Francuskie stacje telewizyjne pokazywały dramatyczne ujęcia z Warszawy: czołgi na śnieżnych ulicach oraz wojsko kontrolujące przejazdy. Lewicowy tygodnik „Le Nouvel Observateur” zamieścił na okładce oburczony tytuł: „Mordercy Polski”, a „Le Point” w postaci drutów kolczastych nawiązujący do sytuacji w Polsce, wylewał o smutnym tytule: „Polski Gułag”. Rolling Stones, ogólnoświatowy zespół rockowy, organizował akcje wspierające Polskę w całej Wielkiej Brytanii, gdzie również sytuacja w Polsce spotkała się z ogromną uwagą mediów.
KRYTYKA I FAKE NEWSY
Zagraniczne media nie ustrzegły się jednak od tzw. fake newsów. Informacja o rzekomej śmierci Tadeusza Mazowieckiego wstrząsnęła opinią publiczną; w jego intencji odprawiono mszę w paryskiej katedrze Notre-Dame. Na pierwszych stronach gazet pojawiały się również dane o wsparciu ze strony papieża Jana Pawła II, wskazujące na połączenie z dziejami Polaków. Jego symboliczny gest zapalenia świecy w Watykanie stał się międzynarodowym sygnałem solidarności z ojczystym narodem.

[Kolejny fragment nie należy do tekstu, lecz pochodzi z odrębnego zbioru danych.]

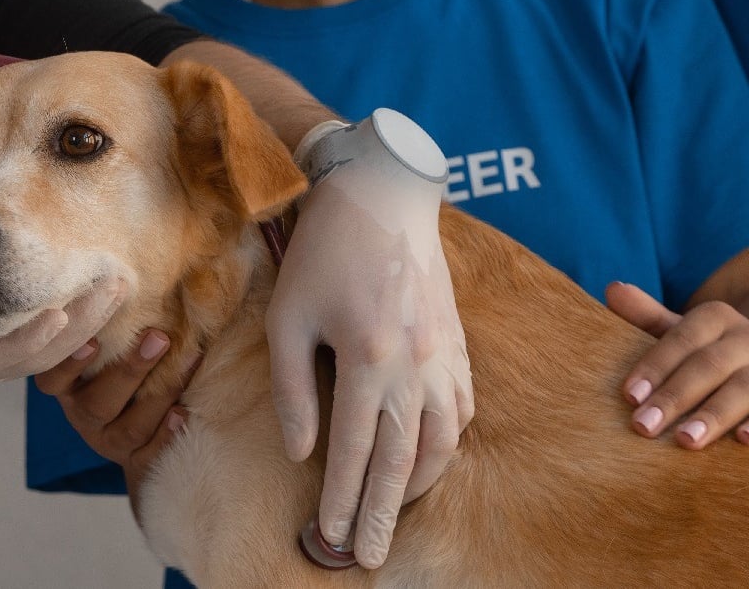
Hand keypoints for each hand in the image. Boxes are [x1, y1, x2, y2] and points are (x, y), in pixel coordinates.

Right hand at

Przekaz z zagranicznych mediów był zróżnicowany, ale jedno było pewne: los Polski w 1981 roku wzbudzał emocje i zainteresowanie na całym świecie. Tak potężna fala wsparcia i niepokoju miała swoje konsekwencje, które w ciągu następnych lat miały wpływ na bieg historii.